Vale lembrar também que Rogério Correia apresentou à Procuradoria Geral da República cinco representações contra Dallagnol e sua falta de isonomia. Todas foram negadas pela Corregedoria e o parlamentar recorreu a cada uma. Estas representações foram também encaminhadas ao Conselho Nacional do Ministério Público. O parlamentar mineiro enviou ainda à então procuradora-geral da República, Raquel Dodge, requerimento pedindo afastamento imediato do Procurador chefe da Força-Tarefa da Operação Lava-Jato, Dallagnol, bem como a abertura de Processo Administrativo Disciplinar, para apurar desvios de conduta, além das ilegalidades e arbitrariedades cometidas pelos procuradores envolvidos na citada operação.

Em setembro passado, o deputado Rogério Correia convocou o ex-juiz e ex-ministro de Bolsonaro, Sérgio Moro para falar sobre as mensagens de texto trocadas com Dallagnol, reveladas pela VazaJato, com intuito de incriminar o ex-presidente Lula sem nenhuma prova.
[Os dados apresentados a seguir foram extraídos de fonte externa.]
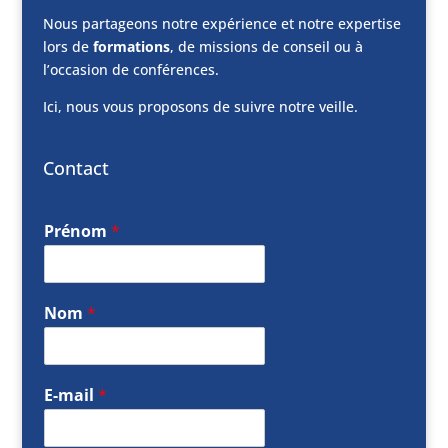
Nous partageons notre expérience et notre expertise
lors de
formations
, de missions de conseil ou à
l’occasion de conférences.
Ici, nous vous proposons de suivre notre veille.
Contact
Prénom
*
Nom
*
E-mail
*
Foi nítida a interferência do ex-juiz no trabalho do Ministério Público ferindo o princípio da imparcialidade. O deputado Rogério Correia questionou sobre a necessidade de conceder a absolvição sumária de Marisa Letícia. Conforme determina o Artigo 397 do Código Penal, a morte do réu causa a extinção de punibilidade. Rogério Correia perguntou ainda sobre a devolução do iPad de Arthur, netinho de Lula falecido em 2019.

“Não obtive resposta para nenhuma das arguições. Sinal que Moro continua perseguindo e incentiva a perseguição à família do ex-presidente Lula”, diz Rogério Correia. “Mas esta batalha está longe de se encerrar. Pós-pandemia eles têm muito que explicar. Farei novas solicitações para convocar Sergio Moro e Deltan Dallagnol para falar sobre a recente denúncia-crime. Eles cometeram crime no exercício da função e levaram o Brasil à instabilidade política, econômica e social. Não poderão fugir a vida toda”.

Rogério Correia solicitou na Câmara, no final do último mês, uma CPI para Investigar as ações da Lava Jato e suas ligações com o ex-juiz Sérgio Moro. A iniciativa pede abertura de inquérito para investigar o comportamento do ex-juiz Sergio Moro e supostos crimes de condescendência criminosa, prevaricação, obstrução à investigações e advocacia administrativa, cometidos por ele no Ministério da Justiça.